Прожив в тупике Стэнли семь лет, Дональд часто жалел о том, что так и не подружился с соседями. Приятно было бы поболтать с другими обитателями тупика Стэнли за пивом, посплетничать о женах, о футболе. Но такого ни разу не было. Соседи улыбались и кивали ему, подстригая живые изгороди или скашивая газон, но никогда не разговаривали с ним по-дружески. Единственные, с кем они как-то общались, были Дипенсы — главным образом потому, что Джимми играл на саксофоне в «Блюзовых нотах». И все равно соседи считали их чужаками из-за того, что Элейн любила наряжаться и прихорашиваться. Впрочем, сейчас Дональду было уже все равно — он долго вынашивал свой замысел и, наконец, созрел.

Дональд наблюдал за Джимми. Допив пиво, тот уложил саксофон в пластиковый чемоданчик. По пути домой он расскажет Джимми о письме из Америки. Но сначала он немного пошутит. Расскажет Джимми о том, как носят соломенные канотье на Бурбон-стрит, главной улице Французского квартала в Новом Орлеане. Он мелкими глоточками пил виски, предвкушая, как расскажет неопытному Джимми о своем небывалом успехе.

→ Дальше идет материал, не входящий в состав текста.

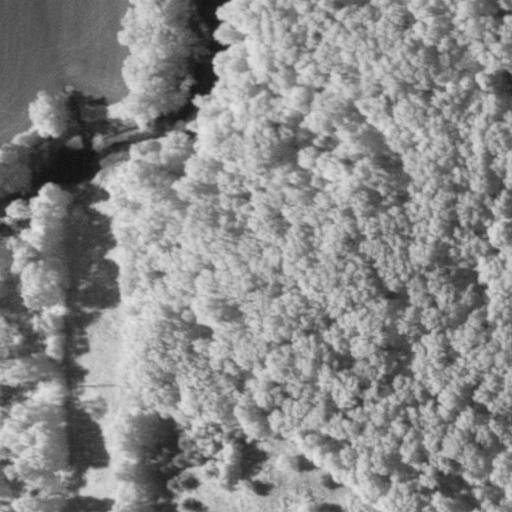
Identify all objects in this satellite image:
power tower: (94, 385)
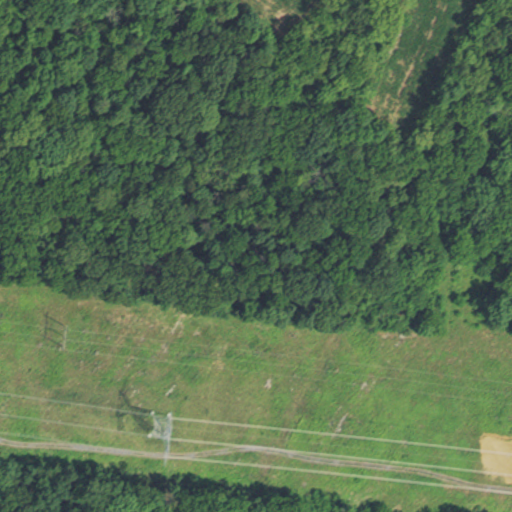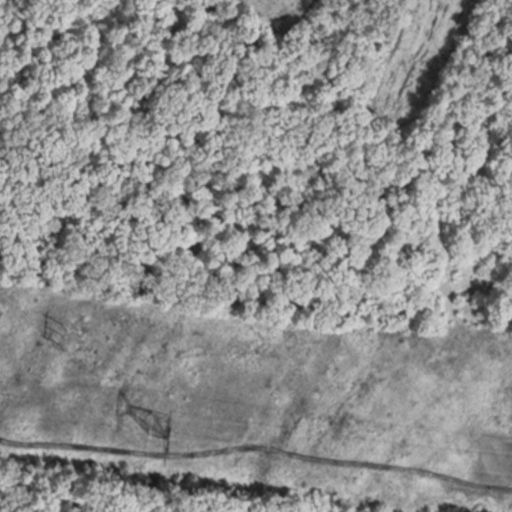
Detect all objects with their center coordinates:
road: (486, 66)
power tower: (68, 332)
power tower: (134, 404)
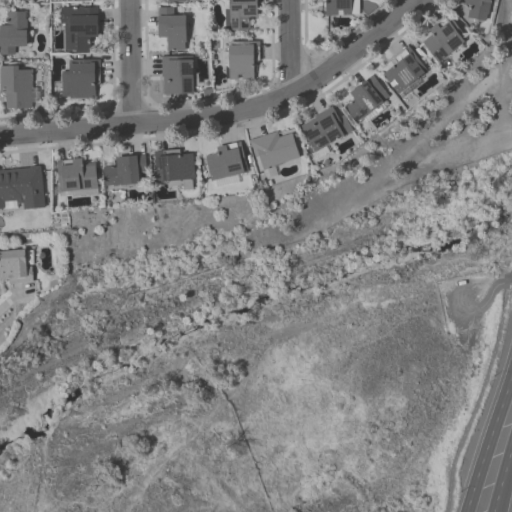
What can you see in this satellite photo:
building: (177, 1)
building: (337, 8)
building: (477, 9)
building: (240, 14)
building: (79, 28)
building: (172, 29)
building: (13, 33)
building: (444, 40)
road: (289, 47)
building: (241, 61)
road: (130, 62)
building: (404, 72)
building: (177, 76)
building: (81, 80)
building: (17, 88)
building: (366, 99)
road: (222, 114)
building: (325, 129)
building: (276, 149)
building: (225, 165)
building: (176, 169)
building: (125, 171)
building: (78, 176)
building: (21, 189)
building: (14, 266)
building: (16, 266)
road: (507, 277)
road: (509, 282)
road: (509, 285)
road: (484, 305)
road: (479, 398)
road: (487, 443)
road: (503, 480)
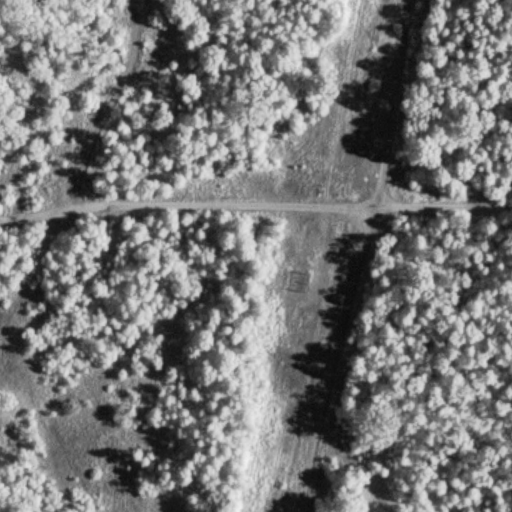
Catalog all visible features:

Бар опустел; завсегдатаи, наконец, допили то, что у них было, и разошлись по домам. Кэрол по-прежнему болтала с барменшей, а Кена нигде не было видно. Дональд носовым платком стряхивал пыль с раскрытого футляра, когда кто-то тронул его за плечо. Обернувшись, он увидел Джимми.

— Мне нелегко говорить тебе, Дон, — промямлил Джимми, перекладывая чемоданчик с саксофоном из одной руки в другую, — но я выхожу из игры. Завязываю.

Дональд шумно захлопнул крышку футляра.

— С чем завязываешь, Джим? — спросил он с улыбкой. — С пивом? Кэти заставила тебя дать письменное обещание?

— Нет. — Джимми смотрел себе под ноги. — Я ухожу из группы. Хватит с меня таких воскресных забав. Я продаю саксофон. Вернее, меняю.

— Меняешь? — переспросил Дональд. — На что, ради всего святого?

— На набор клюшек. Мы с женой займемся гольфом. Ей надоело, что меня постоянно не бывает дома; то я репетирую, то играю. Каждое воскресенье пропадаю здесь. А сейчас, после того, как меня повысили… В общем, Кэти считает, что гольф поможет мне сделать карьеру и выбиться в люди.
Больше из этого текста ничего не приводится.